Foi um outro telefonema que mudou a vida de João Paulo. E, coincidência maior, um que ele recebeu no dia 3 de agosto de 2019, no dia exato em que se completava dez anos do seu diagnóstico de insuficiência renal crônica.

No dia anterior, ele diz que assistiu a uma reportagem sobre um acidente automobilístico registrado em Campina Grande. Uma mulher de 37 anos havia morrido. Mas, na hora, ele não pensou em nada ligado a ele. Passou o dia. À noite, foi dormir como se fosse uma noite qualquer. Não seria.

De madrugada, o celular dele tocou. Foi a esposa, Katyuscia, quem atendeu. Sobressaltou-se. Acordou-o completamente assustado. Havia um rim compatível à espera dele. Às quatro da tarde daquele mesmo dia, estaria entrando na sala de cirurgia, de onde saiu à meia-noite com um novo rim.

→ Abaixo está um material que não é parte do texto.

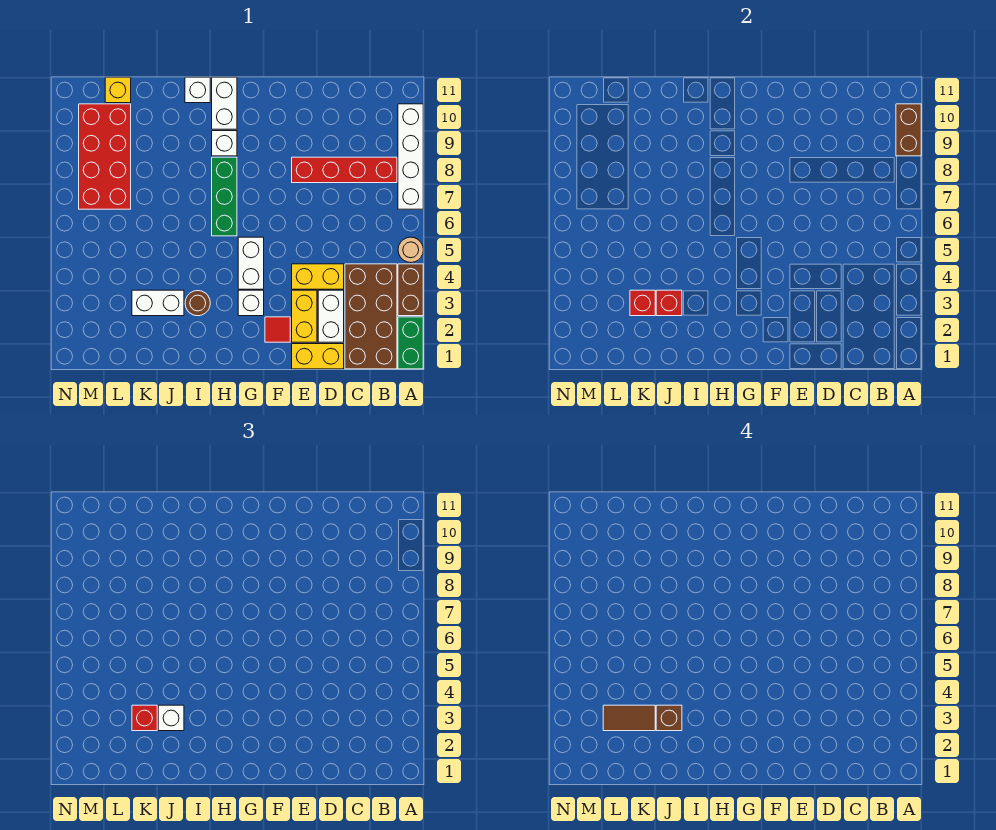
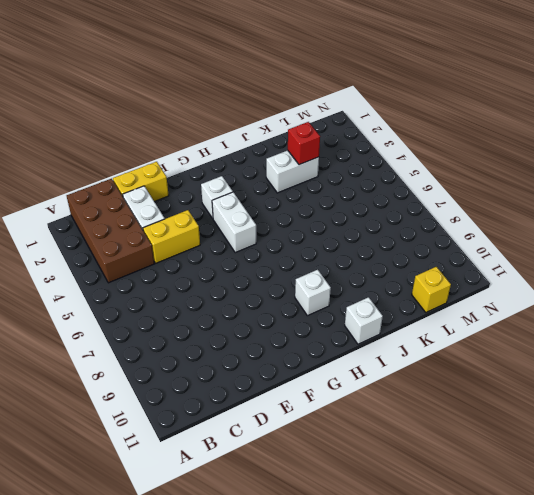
none -> green 1x2 brick [398,317,423,369]
none -> brown 1x2 brick [398,264,423,316]
none -> tan 1x1 round brick [398,237,423,263]

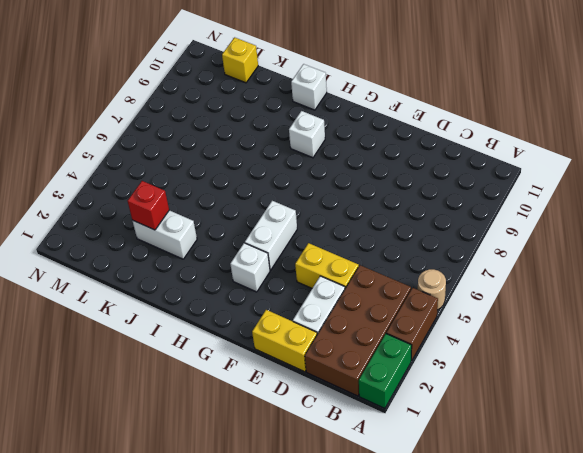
none -> white 1x4 brick [398,104,423,209]
none -> red 1x4 brick [292,157,397,183]
none -> yellow 1x2 brick [292,290,317,342]

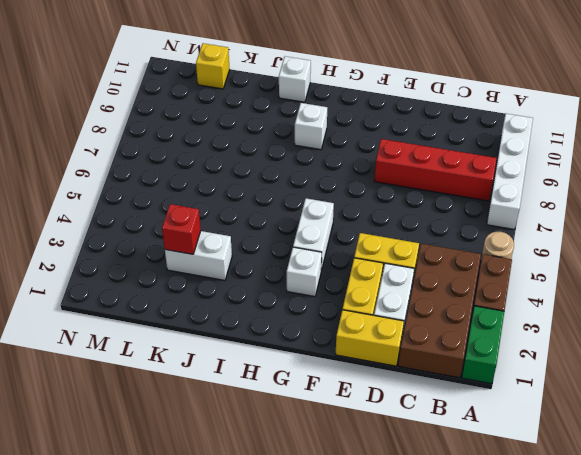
none -> red 1x1 tile [265,317,290,342]
none -> green 1x3 brick [212,157,237,236]
none -> white 1x2 brick [212,77,237,129]

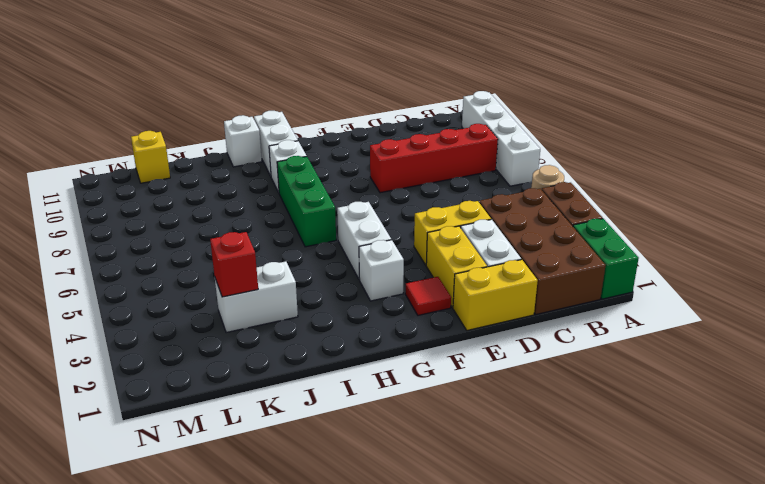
none -> brown 1x1 round brick [185,291,210,316]
none -> red 2x4 brick [79,104,131,209]
none -> brown 1x2 brick [896,104,921,156]

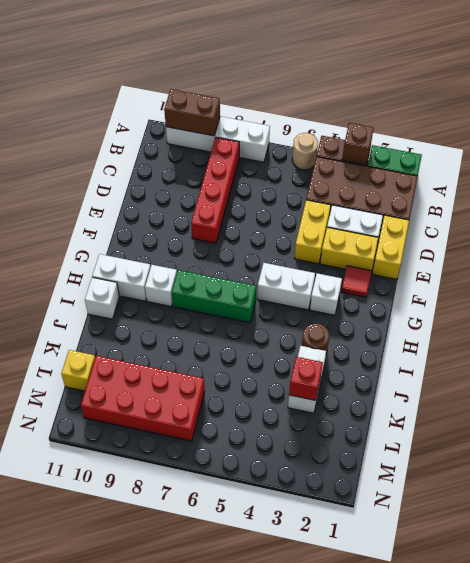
brown 1x1 brick [342,123,374,165] -> brown 1x1 brick moved to [656,705,682,731]
none -> red 1x1 brick [656,290,682,316]
none -> white 1x1 brick [158,705,184,731]
none -> red 1x1 brick [132,705,157,731]

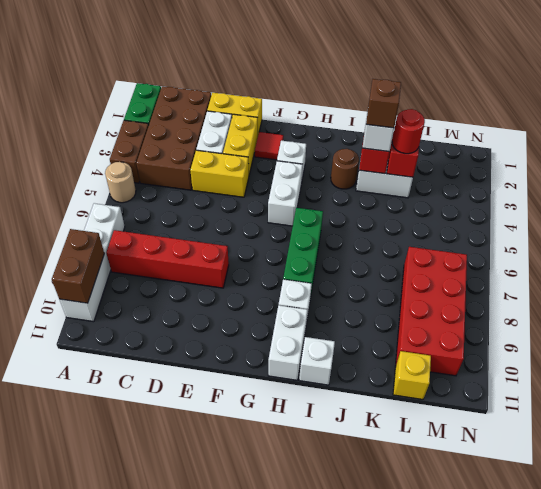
red 1x1 round brick [392,109,425,154] -> red 1x1 brick [132,705,157,731]
none -> brown 1x2 tile [603,705,655,731]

“Hoje eu vivo uma vida quase normal. Não posso pegar peso, não posso sofrer nenhuma pancada mais forte no local, mas hoje eu tenho uma liberdade que não conhecia há tempos. Sem a necessidade de hemodiálise. Não tem comparação. Estou livre daquela agulha, que é mais grossa do que a usada para doação de sangue”, descreve.

João Paulo está fora da fila. No entanto, ela segue longa. São atualmente 642 em espera por transplante na Paraíba, sendo 438 no aguardo de córnea, 197 de rim, seis de fígado e um de coração.

Mas João Paulo só pensa mesmo em viajar, tão logo acabe a pandemia. E, para quem nunca pôde sair de João Pessoa, pequenos feitos se transformam em desejos de toda uma vida. “Meu sonho é conhecer a praia de Pipa”, comenta João Paulo, sorridente, se dizendo pronto para ser feliz.